Since our Plus3 Ireland group had some free time this morning (May 16th), several of us used it as an opportunity to visit Dublinia. To briefly summarize, Dublinia is a museum near our apartments dedicated to the history of Vikings and medieval times.
In the afternoon, we embarked on a site visit at Google’s European headquarters here in Dublin, Ireland, where Ailbhe and Arthur gave us an informative tour of their main buildings. From the tour, it is evident that Google truly cares about the health and well-being of its employees, as there are lots of free benefits/perks that can be taken advantage of and without penalty. For example, there often are spacious gyms, game rooms, sleeping pods, and high-quality cafeterias in each of the buildings on Google’s campus.
Like Microsoft, Google puts an emphasis on maintaining proper work-life balances and has worked this into their company culture, as there is nothing worse than overworking employees and/or burning them out—it is not conducive to (business) productivity.
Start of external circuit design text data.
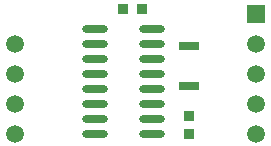
<source format=gbr>
G04 Layer_Color=255*
%FSLAX26Y26*%
%MOIN*%
%TF.FileFunction,Pads,Top*%
%TF.Part,Single*%
G01*
G75*
%TA.AperFunction,SMDPad,CuDef*%
%ADD10R,0.035433X0.037402*%
%ADD11O,0.086614X0.023622*%
%ADD12R,0.037402X0.035433*%
%ADD13R,0.070866X0.029528*%
%TA.AperFunction,ComponentPad*%
%ADD16R,0.059055X0.059055*%
%ADD17C,0.059055*%
D10*
X425000Y480000D02*
D03*
X486024D02*
D03*
D11*
X519488Y65000D02*
D03*
Y115000D02*
D03*
Y165000D02*
D03*
Y215000D02*
D03*
Y265000D02*
D03*
Y315000D02*
D03*
Y365000D02*
D03*
Y415000D02*
D03*
X330512Y65000D02*
D03*
Y115000D02*
D03*
Y165000D02*
D03*
Y215000D02*
D03*
Y265000D02*
D03*
Y315000D02*
D03*
Y365000D02*
D03*
Y415000D02*
D03*
D12*
X645000Y64488D02*
D03*
Y125512D02*
D03*
D13*
Y224055D02*
D03*
Y355945D02*
D03*
D16*
X866000Y465000D02*
D03*
D17*
Y365000D02*
D03*
Y265000D02*
D03*
Y165000D02*
D03*
Y65000D02*
D03*
X65000Y365000D02*
D03*
Y265000D02*
D03*
Y165000D02*
D03*
Y65000D02*
D03*
%TF.MD5,fc018c0e94675701e219135106c40778*%
M02*

</source>
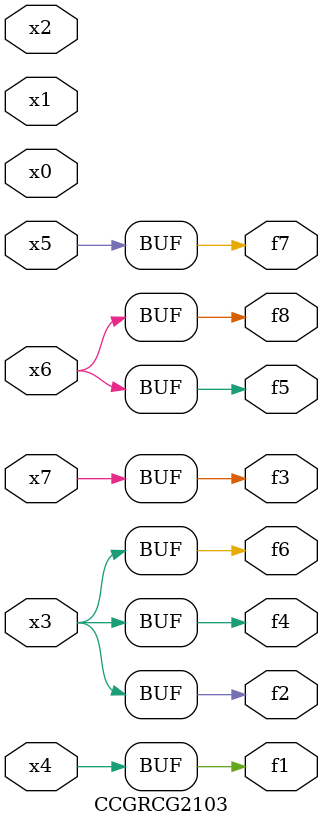
<source format=v>
module CCGRCG2103(
	input x0, x1, x2, x3, x4, x5, x6, x7,
	output f1, f2, f3, f4, f5, f6, f7, f8
);
	assign f1 = x4;
	assign f2 = x3;
	assign f3 = x7;
	assign f4 = x3;
	assign f5 = x6;
	assign f6 = x3;
	assign f7 = x5;
	assign f8 = x6;
endmodule

</source>
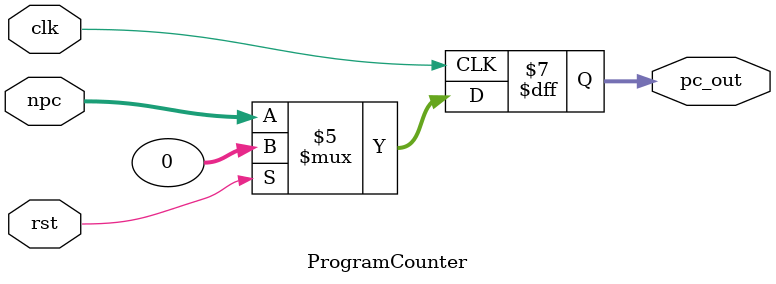
<source format=v>
`timescale 1ns / 1ps
module ProgramCounter(
    input clk,rst,//pc_write,
    input [31:0] npc,
	output reg [31:0] pc_out)
	;
    initial
    begin
        pc_out<=0;
    end
    always @ ( posedge clk )
        begin
          if (rst == 1)
    		  pc_out <= 32'h00000000;
    	  else
    	   begin
			//if (pc_write == 1)
				pc_out <= npc;
			end
			//$display("PC=%h",pc_out);
		end  	
endmodule

</source>
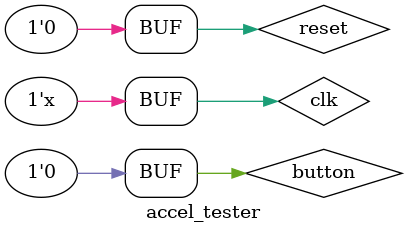
<source format=v>
`timescale 1ns / 1ps


module accel_tester;

	// Inputs
	reg clk;
	reg reset;
	reg SDI;
	reg button;

	// Outputs
	wire CS;
	wire SDO;
	wire SCLK_out;
	wire [7:0] led;
	wire [3:0] led_state;
	wire [7:0] lights;

	// Instantiate the Unit Under Test (UUT)
	aceel_control uut (
		.clk(clk), 
		.reset(reset), 
		.SDI(SDI), 
		.CS(CS), 
		.SDO(SDO), 
		.SCLK_out(SCLK_out), 
		.led(led), 
		.led_state(led_state), 
		.lights(lights), 
		.button(button)
	);
	
	reg [4:0]counter;

	always #5 clk = ~clk;
	
	always @ (negedge SCLK_out) begin
		case(counter)
			5'b01010: SDI <= 1'b0;
			5'b01011: SDI <= 1'b1;
			5'b01100: SDI <= 1'b1;
			5'b01101: SDI <= 1'b0;
			5'b01110: SDI <= 1'b0;
			5'b01111: SDI <= 1'b0;
			5'b10000: SDI <= 1'b1;
			5'b10001: SDI <= 1'b1;
			default: SDI <= 1'b0;
		endcase
		counter <= counter + 5'b00001;
		if(counter == 17)
			counter <= 5'b00000;
	end

	initial begin
		// Initialize Inputs
		clk = 0;
		reset = 0;
		SDI = 0;
		button = 0;

		// Wait 100 ns for global reset to finish
		#1000;
		
		reset = 1;
		
		#1000;
		
		reset = 0;
		
		#3000;
        
		// Add stimulus here

	end
      
endmodule


</source>
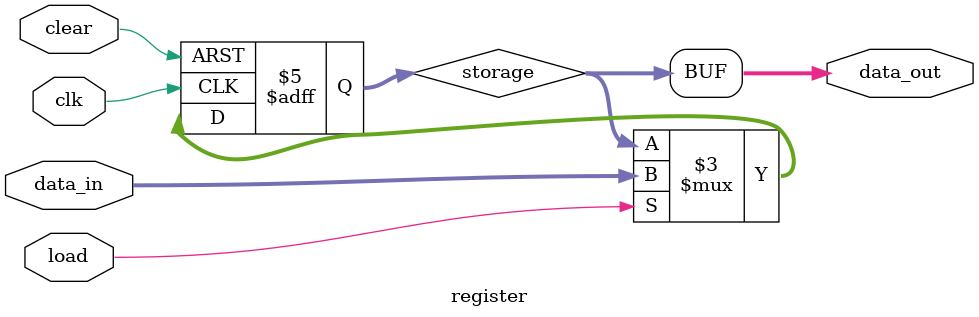
<source format=v>
module register(
	input [15:0] data_in,
	output [15:0] data_out,

	input load,
	input clear,
	input clk
);

reg [15:0] storage;

assign data_out = storage;

always @ (posedge clk or negedge clear) begin
	if(~clear)
		storage <= 16'd0;
	else if(load)
		storage <= data_in;
	
end

endmodule

</source>
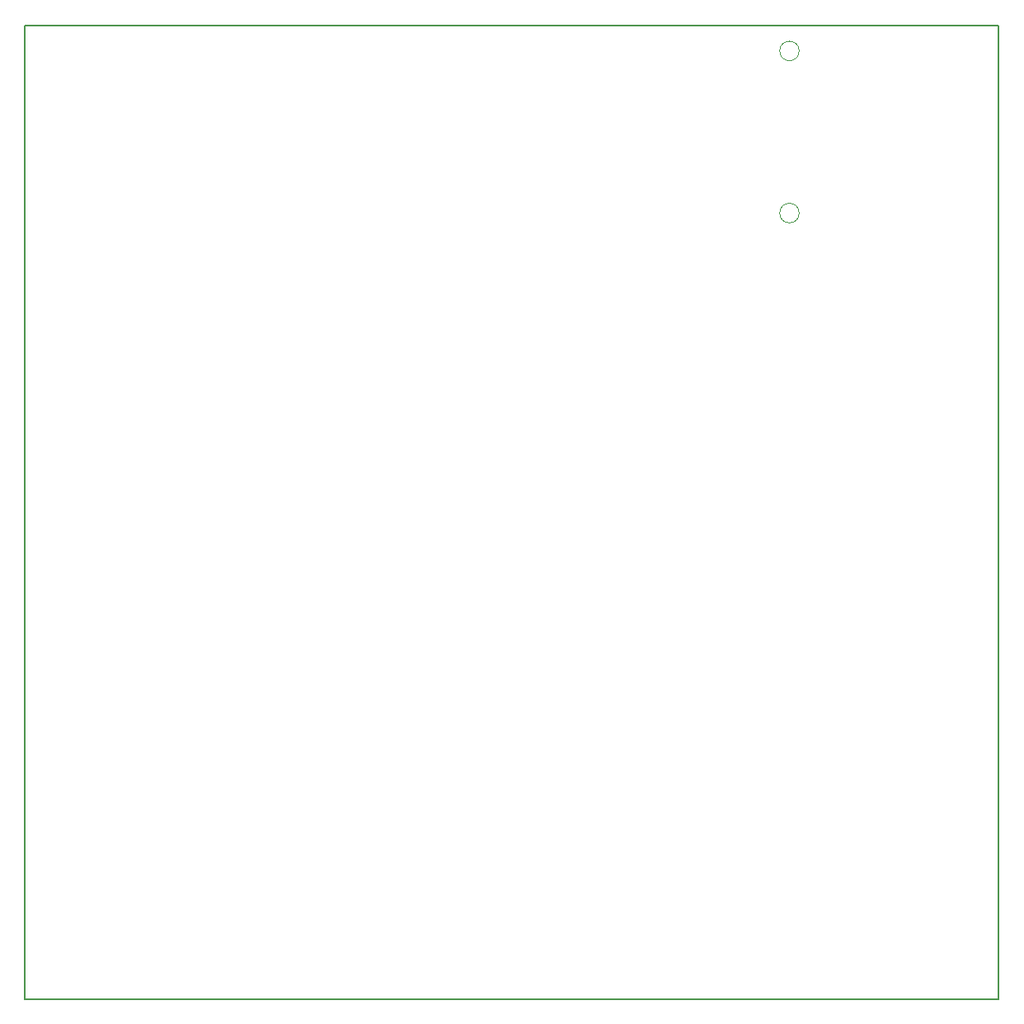
<source format=gbr>
%TF.GenerationSoftware,KiCad,Pcbnew,(6.0.4)*%
%TF.CreationDate,2022-06-30T01:03:11+03:00*%
%TF.ProjectId,test_project_01,74657374-5f70-4726-9f6a-6563745f3031,rev?*%
%TF.SameCoordinates,Original*%
%TF.FileFunction,Profile,NP*%
%FSLAX46Y46*%
G04 Gerber Fmt 4.6, Leading zero omitted, Abs format (unit mm)*
G04 Created by KiCad (PCBNEW (6.0.4)) date 2022-06-30 01:03:11*
%MOMM*%
%LPD*%
G01*
G04 APERTURE LIST*
%TA.AperFunction,Profile*%
%ADD10C,0.150000*%
%TD*%
%TA.AperFunction,Profile*%
%ADD11C,0.120000*%
%TD*%
G04 APERTURE END LIST*
D10*
X50012600Y-49997000D02*
X150002600Y-49997000D01*
X150002600Y-49997000D02*
X150002600Y-149987000D01*
X150002600Y-149987000D02*
X50012600Y-149987000D01*
X50012600Y-149987000D02*
X50012600Y-49997000D01*
D11*
%TO.C,J4*%
X129501800Y-69291200D02*
G75*
G03*
X129501800Y-69291200I-1000000J0D01*
G01*
X129501800Y-52639200D02*
G75*
G03*
X129501800Y-52639200I-1000000J0D01*
G01*
%TD*%
M02*

</source>
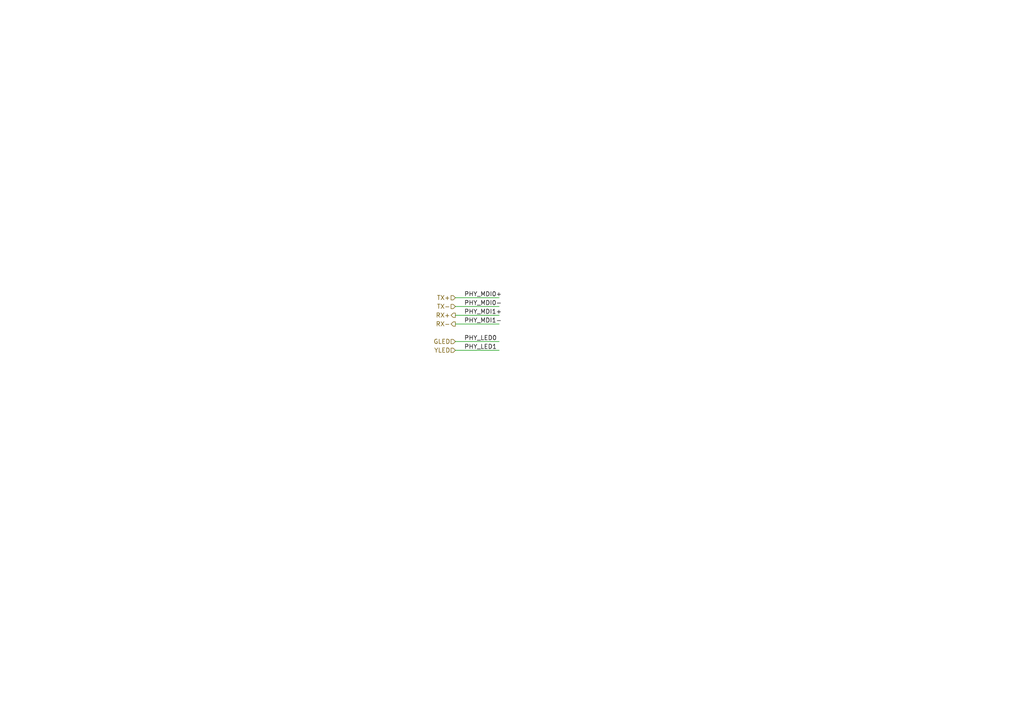
<source format=kicad_sch>
(kicad_sch
	(version 20250114)
	(generator "eeschema")
	(generator_version "9.0")
	(uuid "1b91038a-213e-4934-a8b1-0e64ec9807d5")
	(paper "A4")
	(title_block
		(date "2026-01-09")
		(rev "1.0.0")
	)
	(lib_symbols)
	(wire
		(pts
			(xy 132.08 101.6) (xy 144.78 101.6)
		)
		(stroke
			(width 0)
			(type default)
		)
		(uuid "25e60fc6-ffb5-445f-bc8e-709b9c106ca1")
	)
	(wire
		(pts
			(xy 132.08 91.44) (xy 144.78 91.44)
		)
		(stroke
			(width 0)
			(type default)
		)
		(uuid "2d8501e1-0393-412b-bad4-0ea36ebbe9e7")
	)
	(wire
		(pts
			(xy 132.08 88.9) (xy 144.78 88.9)
		)
		(stroke
			(width 0)
			(type default)
		)
		(uuid "3dec9c94-a828-485d-a2c4-95dc87995862")
	)
	(wire
		(pts
			(xy 132.08 86.36) (xy 144.78 86.36)
		)
		(stroke
			(width 0)
			(type default)
		)
		(uuid "4499ebff-046e-469a-8ec1-ace98a737b3d")
	)
	(wire
		(pts
			(xy 132.08 93.98) (xy 144.78 93.98)
		)
		(stroke
			(width 0)
			(type default)
		)
		(uuid "5a0eb219-39c0-4273-a9d0-8e709707277e")
	)
	(wire
		(pts
			(xy 132.08 99.06) (xy 144.78 99.06)
		)
		(stroke
			(width 0)
			(type default)
		)
		(uuid "e4ce4871-73ab-4367-b60b-0f72a0215ff5")
	)
	(label "PHY_LED0"
		(at 134.62 99.06 0)
		(effects
			(font
				(size 1.27 1.27)
			)
			(justify left bottom)
		)
		(uuid "0c1d2114-1e39-490d-99c4-0652863f37bb")
	)
	(label "PHY_LED1"
		(at 134.62 101.6 0)
		(effects
			(font
				(size 1.27 1.27)
			)
			(justify left bottom)
		)
		(uuid "3f27d8f9-6cf8-499f-b0f5-1a007d355f49")
	)
	(label "PHY_MDI0+"
		(at 134.62 86.36 0)
		(effects
			(font
				(size 1.27 1.27)
			)
			(justify left bottom)
		)
		(uuid "55e28410-f9a7-4f5c-9255-342ed8425afe")
	)
	(label "PHY_MDI0-"
		(at 134.62 88.9 0)
		(effects
			(font
				(size 1.27 1.27)
			)
			(justify left bottom)
		)
		(uuid "7e8ba464-b69a-4e5f-a04c-f8ac6a138b86")
	)
	(label "PHY_MDI1-"
		(at 134.62 93.98 0)
		(effects
			(font
				(size 1.27 1.27)
			)
			(justify left bottom)
		)
		(uuid "a068e8fc-a969-4cbd-b50b-127a12a92141")
	)
	(label "PHY_MDI1+"
		(at 134.62 91.44 0)
		(effects
			(font
				(size 1.27 1.27)
			)
			(justify left bottom)
		)
		(uuid "f42b2436-f9d4-47b1-b0c1-3fb94ad79a53")
	)
	(hierarchical_label "YLED"
		(shape input)
		(at 132.08 101.6 180)
		(effects
			(font
				(size 1.27 1.27)
			)
			(justify right)
		)
		(uuid "09d1e725-ce44-420a-867b-dd2831b35c1e")
	)
	(hierarchical_label "RX+"
		(shape output)
		(at 132.08 91.44 180)
		(effects
			(font
				(size 1.27 1.27)
			)
			(justify right)
		)
		(uuid "142846e9-f750-4ea9-a13e-e2fabb59ec45")
	)
	(hierarchical_label "TX+"
		(shape input)
		(at 132.08 86.36 180)
		(effects
			(font
				(size 1.27 1.27)
			)
			(justify right)
		)
		(uuid "9142eb79-04f8-4522-8889-675ba67d1a8d")
	)
	(hierarchical_label "RX-"
		(shape output)
		(at 132.08 93.98 180)
		(effects
			(font
				(size 1.27 1.27)
			)
			(justify right)
		)
		(uuid "b81a23b9-e632-4547-9d5d-8a6d317f09de")
	)
	(hierarchical_label "GLED"
		(shape input)
		(at 132.08 99.06 180)
		(effects
			(font
				(size 1.27 1.27)
			)
			(justify right)
		)
		(uuid "bc52d92e-c757-4d9a-a8fe-1843980592b0")
	)
	(hierarchical_label "TX-"
		(shape input)
		(at 132.08 88.9 180)
		(effects
			(font
				(size 1.27 1.27)
			)
			(justify right)
		)
		(uuid "dbe6eb9d-c251-403d-b431-ad7b0abc65dc")
	)
)

</source>
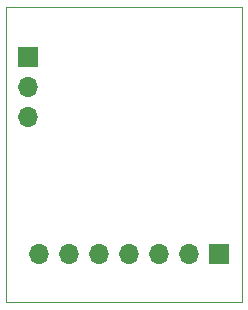
<source format=gbr>
%TF.GenerationSoftware,KiCad,Pcbnew,(5.1.8-0-10_14)*%
%TF.CreationDate,2020-11-27T11:31:21+01:00*%
%TF.ProjectId,Opto-Tacho,4f70746f-2d54-4616-9368-6f2e6b696361,rev?*%
%TF.SameCoordinates,Original*%
%TF.FileFunction,Soldermask,Bot*%
%TF.FilePolarity,Negative*%
%FSLAX46Y46*%
G04 Gerber Fmt 4.6, Leading zero omitted, Abs format (unit mm)*
G04 Created by KiCad (PCBNEW (5.1.8-0-10_14)) date 2020-11-27 11:31:21*
%MOMM*%
%LPD*%
G01*
G04 APERTURE LIST*
%TA.AperFunction,Profile*%
%ADD10C,0.050000*%
%TD*%
%ADD11O,1.700000X1.700000*%
%ADD12R,1.700000X1.700000*%
G04 APERTURE END LIST*
D10*
X120000000Y-93000000D02*
X120000000Y-90000000D01*
X120000000Y-68000000D02*
X120000000Y-90000000D01*
X140000000Y-68000000D02*
X120000000Y-68000000D01*
X140000000Y-93000000D02*
X140000000Y-68000000D01*
X120000000Y-93000000D02*
X140000000Y-93000000D01*
D11*
%TO.C,J901*%
X121850000Y-77305000D03*
X121850000Y-74765000D03*
D12*
X121850000Y-72225000D03*
%TD*%
D11*
%TO.C,J101*%
X122760000Y-88950000D03*
X125300000Y-88950000D03*
X127840000Y-88950000D03*
X130380000Y-88950000D03*
X132920000Y-88950000D03*
X135460000Y-88950000D03*
D12*
X138000000Y-88950000D03*
%TD*%
M02*

</source>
I think that it is interesting that this is a common theme, as creating a healthy work-life balance is not something you learn from taking classes at a college or university. Rather, it is a skill acquired from managing the time and effort spent between classwork and other activities (or in the case of Microsoft and Google, between work-related tasks and other activities).
Is there a catch for all these amazing things that Google does for its people? In my opinion, there is only one…and it is to continue to learn and grow. For sure, staying up to date is key to being at the forefront of technology innovation, and Google encourages that by paying employees to take classes in whatever interests them (I.e., pottery). Additionally, Google has what’s called the “20% rule” where employees can take 1/5 of their workweek and spend it on whatever they feel passionate about.
The interesting tidbit of the day (8/?) is that one of Google’s buildings has a staircase that displays (live) all the trending searches.